[TASK DETAILS]
Please copy the listing word for word, starting at the line that contains "Might I trouble you to report the current" and stopping after the final line of the listing.

[RECORDS SUPPLIED]

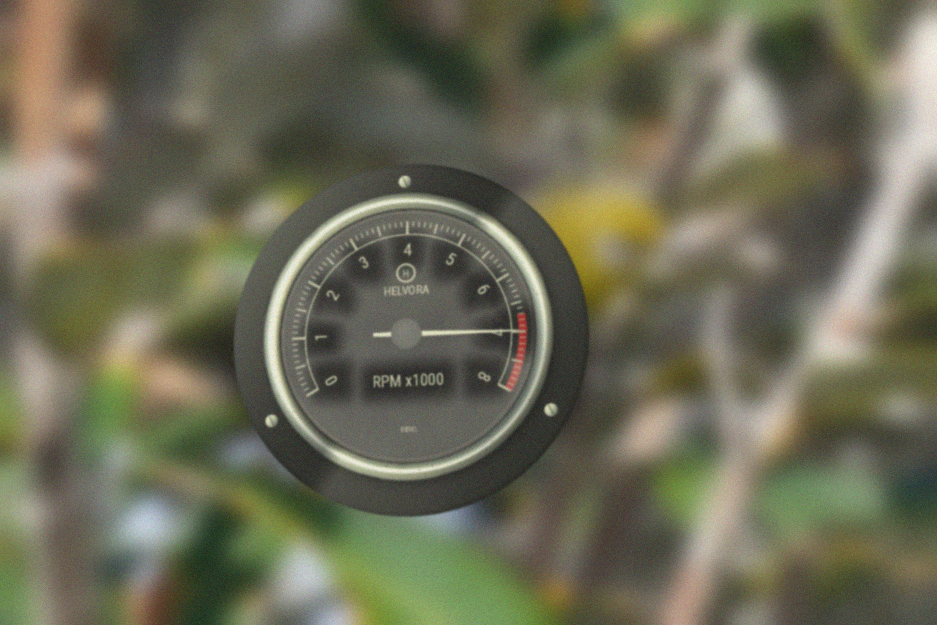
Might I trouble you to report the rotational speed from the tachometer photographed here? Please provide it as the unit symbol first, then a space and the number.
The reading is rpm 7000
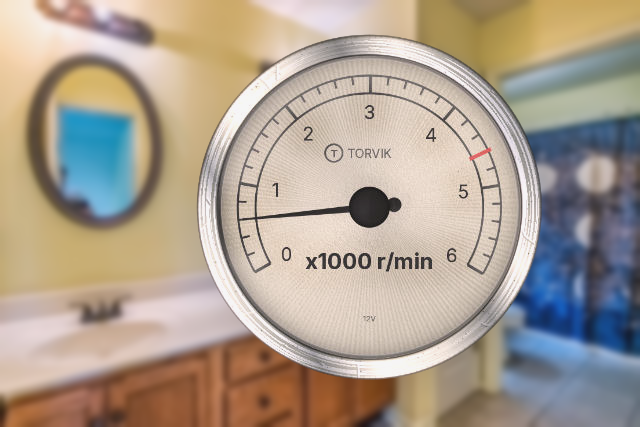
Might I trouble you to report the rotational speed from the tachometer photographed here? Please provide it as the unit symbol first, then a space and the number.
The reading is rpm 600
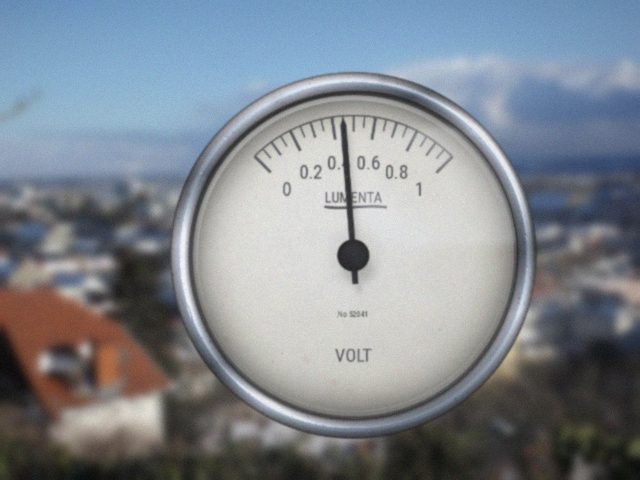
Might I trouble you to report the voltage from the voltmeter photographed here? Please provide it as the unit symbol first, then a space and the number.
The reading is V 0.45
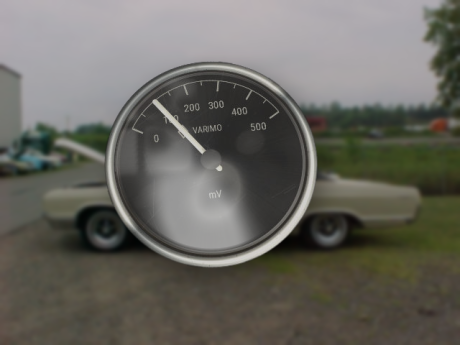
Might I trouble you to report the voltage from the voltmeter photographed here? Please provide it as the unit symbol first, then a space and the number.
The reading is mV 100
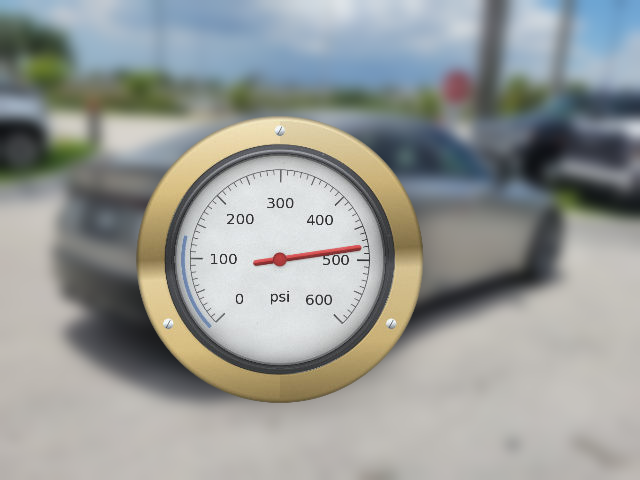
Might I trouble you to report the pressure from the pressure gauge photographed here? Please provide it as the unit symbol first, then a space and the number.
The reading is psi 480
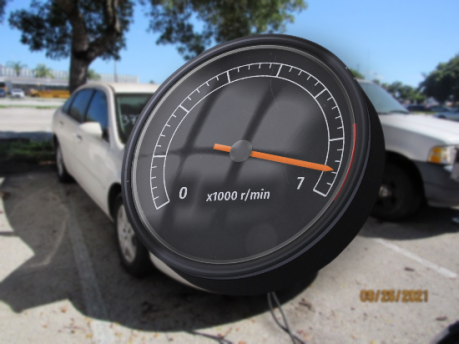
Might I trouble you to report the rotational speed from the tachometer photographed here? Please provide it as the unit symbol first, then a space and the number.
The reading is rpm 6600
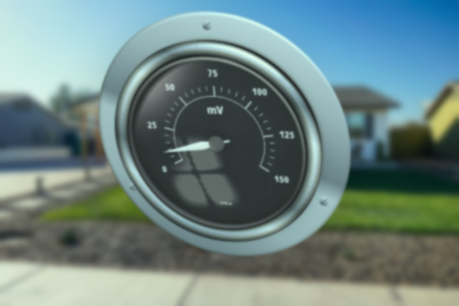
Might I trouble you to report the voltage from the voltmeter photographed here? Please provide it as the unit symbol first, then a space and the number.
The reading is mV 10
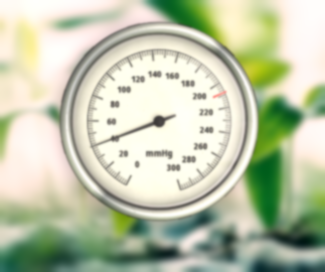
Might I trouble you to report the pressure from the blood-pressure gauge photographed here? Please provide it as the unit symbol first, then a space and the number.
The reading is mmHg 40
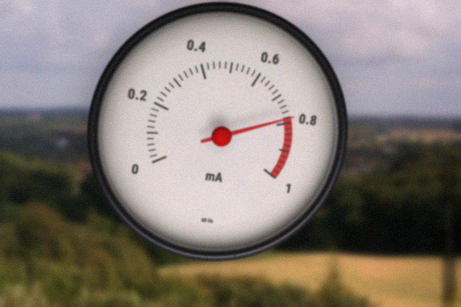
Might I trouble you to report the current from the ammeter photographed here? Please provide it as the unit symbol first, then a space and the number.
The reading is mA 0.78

[ANSWER AREA]
Might I trouble you to report the current from the ammeter photographed here? Please provide it as the unit symbol first, then a space and the number.
The reading is mA 0.78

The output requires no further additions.